__Instructions to follow__. Only a number is wanted here: how many lines in the records below contain the string "Squamous".

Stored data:
--- START ---
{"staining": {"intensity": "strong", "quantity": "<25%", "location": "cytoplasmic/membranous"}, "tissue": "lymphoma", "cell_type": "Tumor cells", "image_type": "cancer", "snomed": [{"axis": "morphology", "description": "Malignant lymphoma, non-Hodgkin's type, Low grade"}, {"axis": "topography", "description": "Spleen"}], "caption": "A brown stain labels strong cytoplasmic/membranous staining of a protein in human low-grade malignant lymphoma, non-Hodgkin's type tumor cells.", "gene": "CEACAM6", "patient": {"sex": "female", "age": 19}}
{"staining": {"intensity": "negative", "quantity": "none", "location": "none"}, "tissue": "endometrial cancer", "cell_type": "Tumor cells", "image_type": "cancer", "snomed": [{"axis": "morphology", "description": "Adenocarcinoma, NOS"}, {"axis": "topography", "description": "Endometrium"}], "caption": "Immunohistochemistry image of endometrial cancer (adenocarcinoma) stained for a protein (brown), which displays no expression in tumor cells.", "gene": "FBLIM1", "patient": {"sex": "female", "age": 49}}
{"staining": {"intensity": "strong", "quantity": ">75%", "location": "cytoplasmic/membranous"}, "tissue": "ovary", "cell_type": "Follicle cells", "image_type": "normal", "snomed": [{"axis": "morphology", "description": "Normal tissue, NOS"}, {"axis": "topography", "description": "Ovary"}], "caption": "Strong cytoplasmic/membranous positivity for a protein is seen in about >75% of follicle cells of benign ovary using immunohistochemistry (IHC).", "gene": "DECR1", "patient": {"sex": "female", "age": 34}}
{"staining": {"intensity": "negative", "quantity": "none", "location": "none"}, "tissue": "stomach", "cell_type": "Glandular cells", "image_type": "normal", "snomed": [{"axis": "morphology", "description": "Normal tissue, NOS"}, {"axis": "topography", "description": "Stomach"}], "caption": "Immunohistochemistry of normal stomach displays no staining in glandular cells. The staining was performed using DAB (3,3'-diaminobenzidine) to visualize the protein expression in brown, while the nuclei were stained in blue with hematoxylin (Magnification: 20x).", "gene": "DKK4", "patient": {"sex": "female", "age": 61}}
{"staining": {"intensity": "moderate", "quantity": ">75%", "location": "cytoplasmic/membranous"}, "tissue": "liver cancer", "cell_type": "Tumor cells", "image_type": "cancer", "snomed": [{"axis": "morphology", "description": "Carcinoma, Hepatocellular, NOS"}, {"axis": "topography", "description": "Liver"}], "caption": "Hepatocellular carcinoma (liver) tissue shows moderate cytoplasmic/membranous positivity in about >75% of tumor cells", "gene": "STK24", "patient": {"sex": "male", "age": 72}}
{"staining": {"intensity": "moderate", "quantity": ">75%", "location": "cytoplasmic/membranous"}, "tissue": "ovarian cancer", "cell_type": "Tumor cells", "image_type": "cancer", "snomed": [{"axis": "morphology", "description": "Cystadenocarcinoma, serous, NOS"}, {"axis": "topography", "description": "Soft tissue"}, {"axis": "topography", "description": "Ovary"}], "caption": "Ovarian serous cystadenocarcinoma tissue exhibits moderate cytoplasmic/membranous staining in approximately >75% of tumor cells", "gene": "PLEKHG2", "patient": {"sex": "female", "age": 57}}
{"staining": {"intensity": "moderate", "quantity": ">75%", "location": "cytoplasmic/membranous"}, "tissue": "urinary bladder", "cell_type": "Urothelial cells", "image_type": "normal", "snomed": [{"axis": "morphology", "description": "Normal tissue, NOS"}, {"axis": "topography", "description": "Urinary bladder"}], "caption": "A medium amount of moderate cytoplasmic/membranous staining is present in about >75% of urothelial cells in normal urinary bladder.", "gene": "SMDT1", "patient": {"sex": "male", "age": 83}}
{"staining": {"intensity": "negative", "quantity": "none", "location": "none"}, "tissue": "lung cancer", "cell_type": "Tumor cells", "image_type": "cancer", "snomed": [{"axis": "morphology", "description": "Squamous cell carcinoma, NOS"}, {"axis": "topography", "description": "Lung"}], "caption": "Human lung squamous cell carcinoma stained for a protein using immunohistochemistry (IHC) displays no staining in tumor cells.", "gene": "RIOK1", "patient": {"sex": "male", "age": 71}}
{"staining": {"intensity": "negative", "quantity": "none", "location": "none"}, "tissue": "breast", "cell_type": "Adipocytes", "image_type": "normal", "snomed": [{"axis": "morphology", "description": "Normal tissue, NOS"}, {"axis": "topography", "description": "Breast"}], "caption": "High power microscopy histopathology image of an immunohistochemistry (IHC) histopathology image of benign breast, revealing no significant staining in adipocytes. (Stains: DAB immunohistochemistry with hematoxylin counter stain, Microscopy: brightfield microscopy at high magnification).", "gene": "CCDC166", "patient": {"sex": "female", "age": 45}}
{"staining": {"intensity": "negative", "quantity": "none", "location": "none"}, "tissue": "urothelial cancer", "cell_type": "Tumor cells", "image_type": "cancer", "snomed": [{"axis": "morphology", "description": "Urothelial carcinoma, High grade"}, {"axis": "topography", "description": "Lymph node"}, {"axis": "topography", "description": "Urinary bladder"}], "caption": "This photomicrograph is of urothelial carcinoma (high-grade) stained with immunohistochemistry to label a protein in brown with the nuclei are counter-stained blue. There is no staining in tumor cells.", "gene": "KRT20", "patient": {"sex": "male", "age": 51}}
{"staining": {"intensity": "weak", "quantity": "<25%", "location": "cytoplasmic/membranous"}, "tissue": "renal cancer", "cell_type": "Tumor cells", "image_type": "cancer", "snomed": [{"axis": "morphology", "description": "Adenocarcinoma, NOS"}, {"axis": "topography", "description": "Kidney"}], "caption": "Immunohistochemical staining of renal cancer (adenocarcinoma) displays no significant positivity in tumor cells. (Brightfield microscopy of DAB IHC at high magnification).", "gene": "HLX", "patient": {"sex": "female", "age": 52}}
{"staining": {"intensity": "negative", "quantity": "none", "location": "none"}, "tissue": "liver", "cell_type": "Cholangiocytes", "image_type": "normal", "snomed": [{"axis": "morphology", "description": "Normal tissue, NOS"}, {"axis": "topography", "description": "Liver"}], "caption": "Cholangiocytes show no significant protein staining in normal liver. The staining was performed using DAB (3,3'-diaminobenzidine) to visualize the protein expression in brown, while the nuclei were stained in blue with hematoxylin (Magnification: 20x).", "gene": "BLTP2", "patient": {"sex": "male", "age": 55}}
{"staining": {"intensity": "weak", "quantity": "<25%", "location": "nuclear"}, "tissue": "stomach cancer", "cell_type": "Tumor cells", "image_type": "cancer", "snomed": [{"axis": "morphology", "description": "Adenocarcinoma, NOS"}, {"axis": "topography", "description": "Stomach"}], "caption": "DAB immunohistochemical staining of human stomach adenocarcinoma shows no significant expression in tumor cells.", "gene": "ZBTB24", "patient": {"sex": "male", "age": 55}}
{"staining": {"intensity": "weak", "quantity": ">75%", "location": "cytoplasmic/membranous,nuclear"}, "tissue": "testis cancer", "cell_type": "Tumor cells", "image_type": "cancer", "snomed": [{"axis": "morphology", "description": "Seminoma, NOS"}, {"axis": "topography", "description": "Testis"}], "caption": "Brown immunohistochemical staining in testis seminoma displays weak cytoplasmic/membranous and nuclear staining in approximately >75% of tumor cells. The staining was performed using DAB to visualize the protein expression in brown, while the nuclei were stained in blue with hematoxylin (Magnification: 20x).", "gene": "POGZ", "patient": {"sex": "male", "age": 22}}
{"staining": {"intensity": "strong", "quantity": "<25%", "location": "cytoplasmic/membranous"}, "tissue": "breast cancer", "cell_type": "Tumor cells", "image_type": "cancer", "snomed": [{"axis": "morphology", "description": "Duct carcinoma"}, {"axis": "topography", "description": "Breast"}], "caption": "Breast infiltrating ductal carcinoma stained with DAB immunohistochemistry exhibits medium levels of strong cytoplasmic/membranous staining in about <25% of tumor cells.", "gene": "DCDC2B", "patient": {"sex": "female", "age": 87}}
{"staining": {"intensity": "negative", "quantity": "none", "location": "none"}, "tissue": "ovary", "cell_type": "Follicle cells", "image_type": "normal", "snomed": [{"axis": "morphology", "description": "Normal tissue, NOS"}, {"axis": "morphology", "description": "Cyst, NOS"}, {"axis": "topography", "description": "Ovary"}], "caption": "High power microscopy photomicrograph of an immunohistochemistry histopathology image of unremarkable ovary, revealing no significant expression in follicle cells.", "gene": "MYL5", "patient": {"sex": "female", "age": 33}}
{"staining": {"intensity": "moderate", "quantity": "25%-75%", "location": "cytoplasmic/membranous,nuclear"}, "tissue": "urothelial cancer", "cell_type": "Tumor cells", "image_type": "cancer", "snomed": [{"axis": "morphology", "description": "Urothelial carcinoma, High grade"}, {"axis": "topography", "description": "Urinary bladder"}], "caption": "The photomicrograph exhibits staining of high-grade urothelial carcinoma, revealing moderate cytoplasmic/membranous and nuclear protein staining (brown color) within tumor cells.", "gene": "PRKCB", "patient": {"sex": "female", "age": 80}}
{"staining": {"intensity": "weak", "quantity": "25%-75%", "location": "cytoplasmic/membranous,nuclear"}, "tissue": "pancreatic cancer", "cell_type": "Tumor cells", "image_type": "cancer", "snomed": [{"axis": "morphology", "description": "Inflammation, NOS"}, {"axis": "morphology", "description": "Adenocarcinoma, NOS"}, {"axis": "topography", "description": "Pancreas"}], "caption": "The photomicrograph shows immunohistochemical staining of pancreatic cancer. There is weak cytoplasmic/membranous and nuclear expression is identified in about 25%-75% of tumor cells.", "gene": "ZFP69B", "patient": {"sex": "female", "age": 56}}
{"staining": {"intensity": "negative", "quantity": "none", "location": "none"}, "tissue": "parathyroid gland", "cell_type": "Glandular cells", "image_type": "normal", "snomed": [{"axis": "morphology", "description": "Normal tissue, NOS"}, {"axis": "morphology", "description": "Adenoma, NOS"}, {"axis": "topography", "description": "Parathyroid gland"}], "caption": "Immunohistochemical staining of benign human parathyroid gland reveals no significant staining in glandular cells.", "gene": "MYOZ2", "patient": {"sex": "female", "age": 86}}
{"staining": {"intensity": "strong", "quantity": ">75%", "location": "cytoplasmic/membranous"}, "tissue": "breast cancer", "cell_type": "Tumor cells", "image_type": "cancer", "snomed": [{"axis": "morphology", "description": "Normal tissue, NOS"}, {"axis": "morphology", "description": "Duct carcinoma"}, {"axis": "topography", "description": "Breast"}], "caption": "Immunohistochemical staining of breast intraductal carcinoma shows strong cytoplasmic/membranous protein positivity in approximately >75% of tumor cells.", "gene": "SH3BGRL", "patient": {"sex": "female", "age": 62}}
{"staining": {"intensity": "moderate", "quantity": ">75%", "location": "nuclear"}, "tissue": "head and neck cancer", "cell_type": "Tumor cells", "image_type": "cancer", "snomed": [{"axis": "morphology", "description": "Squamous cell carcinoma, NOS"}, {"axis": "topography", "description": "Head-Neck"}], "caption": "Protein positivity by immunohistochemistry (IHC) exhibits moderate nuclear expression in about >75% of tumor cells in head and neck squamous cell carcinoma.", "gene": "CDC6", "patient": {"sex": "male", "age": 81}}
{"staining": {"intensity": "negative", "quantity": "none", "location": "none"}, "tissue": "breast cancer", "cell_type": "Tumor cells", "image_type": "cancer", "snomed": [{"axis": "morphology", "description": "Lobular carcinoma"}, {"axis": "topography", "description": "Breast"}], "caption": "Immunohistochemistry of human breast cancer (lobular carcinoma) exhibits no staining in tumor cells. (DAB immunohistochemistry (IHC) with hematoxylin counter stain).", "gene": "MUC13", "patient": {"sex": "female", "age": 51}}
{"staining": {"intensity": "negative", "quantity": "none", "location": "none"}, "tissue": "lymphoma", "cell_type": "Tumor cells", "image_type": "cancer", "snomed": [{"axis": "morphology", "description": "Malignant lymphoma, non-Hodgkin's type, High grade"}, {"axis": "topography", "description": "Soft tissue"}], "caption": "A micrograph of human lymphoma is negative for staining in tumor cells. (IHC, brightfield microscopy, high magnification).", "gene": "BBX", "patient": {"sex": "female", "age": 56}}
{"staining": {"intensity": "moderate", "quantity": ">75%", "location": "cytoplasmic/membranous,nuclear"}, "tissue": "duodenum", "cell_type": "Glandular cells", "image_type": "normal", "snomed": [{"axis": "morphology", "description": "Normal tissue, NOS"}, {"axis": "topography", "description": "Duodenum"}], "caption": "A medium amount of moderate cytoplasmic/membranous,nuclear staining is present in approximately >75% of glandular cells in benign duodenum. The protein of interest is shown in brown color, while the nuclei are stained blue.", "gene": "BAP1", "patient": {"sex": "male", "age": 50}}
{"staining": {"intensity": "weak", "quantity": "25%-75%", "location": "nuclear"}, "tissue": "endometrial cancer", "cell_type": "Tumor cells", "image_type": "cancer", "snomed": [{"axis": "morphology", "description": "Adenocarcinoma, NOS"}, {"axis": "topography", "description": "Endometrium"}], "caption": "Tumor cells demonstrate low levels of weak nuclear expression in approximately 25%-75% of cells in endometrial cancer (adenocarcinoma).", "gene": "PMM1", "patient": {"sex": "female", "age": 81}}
--- END ---
__Answer for the task__. 2